Business owners can save a lot of money by making adjustments to the way they operate. Discover three steps you can take to reduce your expenses, regardless of the sector in which you’re engaged.
1. Pay invoices on time, or even early
This idea may seem counterintuitive at first, especially if your cash flow is sometimes strained and you’ve got into the habit of stretching payment times. But by paying late you can incur extra costs and also miss out on discounts.
Some suppliers may levy a late payment charge if you don’t pay on time. This can be expensive, and if the supplier is essential to your business, late payments can damage a vital relationship. You’ll be at the top of their list for price increases, and at the bottom of their list for urgent deliveries.

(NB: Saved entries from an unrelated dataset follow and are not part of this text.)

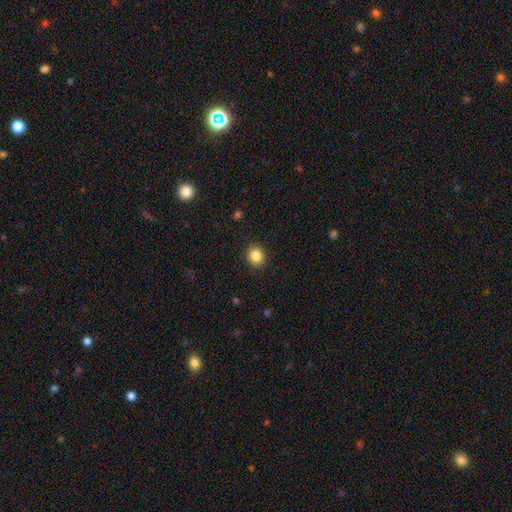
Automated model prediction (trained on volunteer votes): Smooth or featured? Predicted: smooth (p=0.86). How rounded? Predicted: round (p=0.72). Merging? Predicted: none (p=0.91).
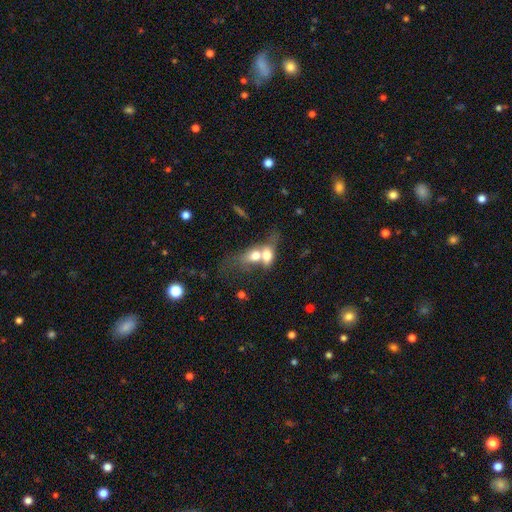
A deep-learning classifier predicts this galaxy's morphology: Overall: smooth (65%; featured or disk 26%). How rounded: in between (66%). Merging: merger (79%).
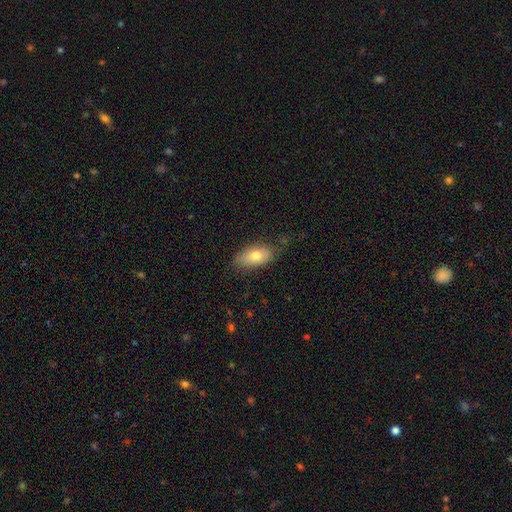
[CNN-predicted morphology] Smooth or featured? Predicted: smooth (p=0.74). How rounded? Predicted: in between (p=0.88). Merging? Predicted: none (p=0.70).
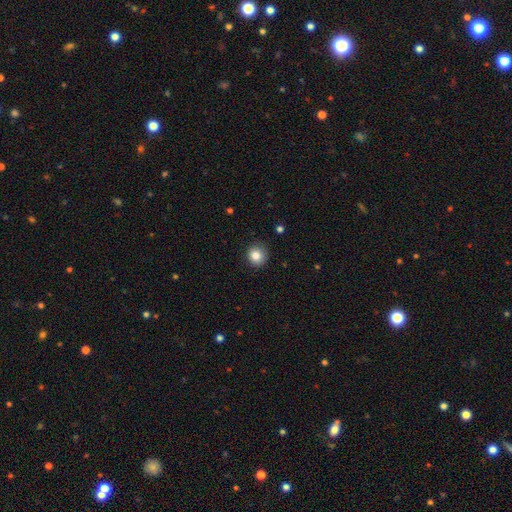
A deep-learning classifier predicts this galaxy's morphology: This is clearly a smooth galaxy (83%). How rounded: clearly round (88%). Merging: clearly none (86%).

You may also be missing out on significant discounts offered for early payments. Reduce your costs in this way if your cash flow can cope with paying early.
2. Go green, save money
Being friendly to the environment is no longer the more expensive option. Going green will not only make you feel good and improve the image of your business, it will also help to reduce your costs in the following ways:
- Go paperless. Digitise your systems, scan documents instead of storing printed versions, and save money on paper, postage, printing, filing, archiving and waste disposal.

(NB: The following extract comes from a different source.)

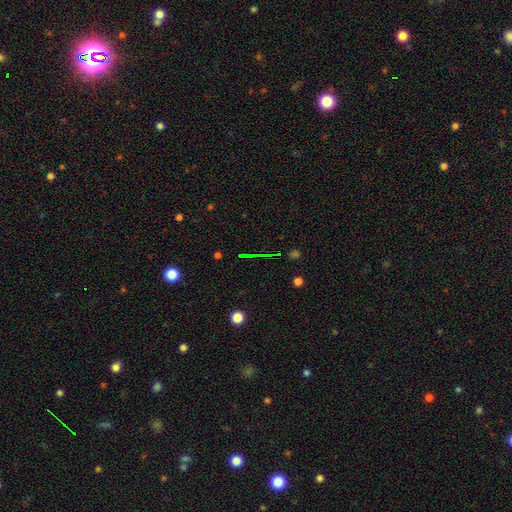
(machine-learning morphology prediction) This is likely a star or artifact rather than a galaxy (64%).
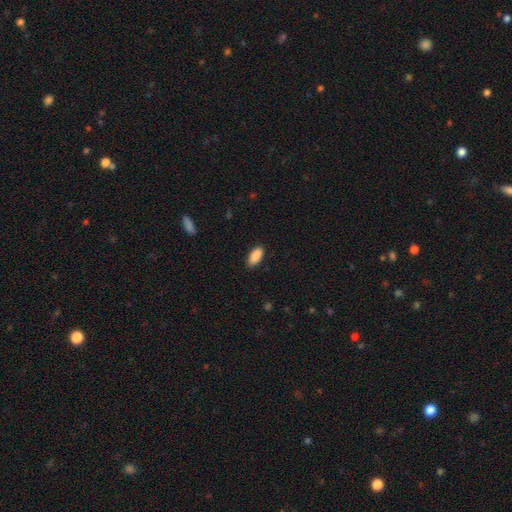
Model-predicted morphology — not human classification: Smooth or featured? smooth (90%)
How rounded? in between (90%)
Merging? none (87%)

- Switch to energy-efficient LED light bulbs which cost less to run and last longer.
- Investigate green tax breaks or cost rebates for conservation covenants and small-scale renewable energy systems.
- Improve your building’s energy efficiency when extending or renovating.

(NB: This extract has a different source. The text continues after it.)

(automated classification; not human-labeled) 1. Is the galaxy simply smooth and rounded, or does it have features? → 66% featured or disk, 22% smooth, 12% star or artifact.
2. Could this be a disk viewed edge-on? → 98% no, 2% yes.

- Increase employee productivity by landscaping around your premises to promote cleaner air and a more relaxing area for breaks.
- Embrace telecommuting. COVID demonstrated that it can work well. Reduce costs by downsizing the space you need, while improving employee morale and retention via your flexible approach to working from home.
3. Cancel unused services
It’s easy to overlook direct debits to your business bank account for subscriptions to journals you no longer use, account-keeping fees for dormant bank accounts, or maintenance contracts for equipment you no longer have. It’s worth spending some time to go through your bank statements to look for these unnecessary costs which are no longer adding value to your business.
While you’re doing that, also keep an eye out for any regular costs you’ve lost the habit of questioning, such as your electricity bill or telecommunications and internet service. You may be able to cut costs by switching to a new provider, or simply by contacting your existing supplier and telling them you’re thinking of switching.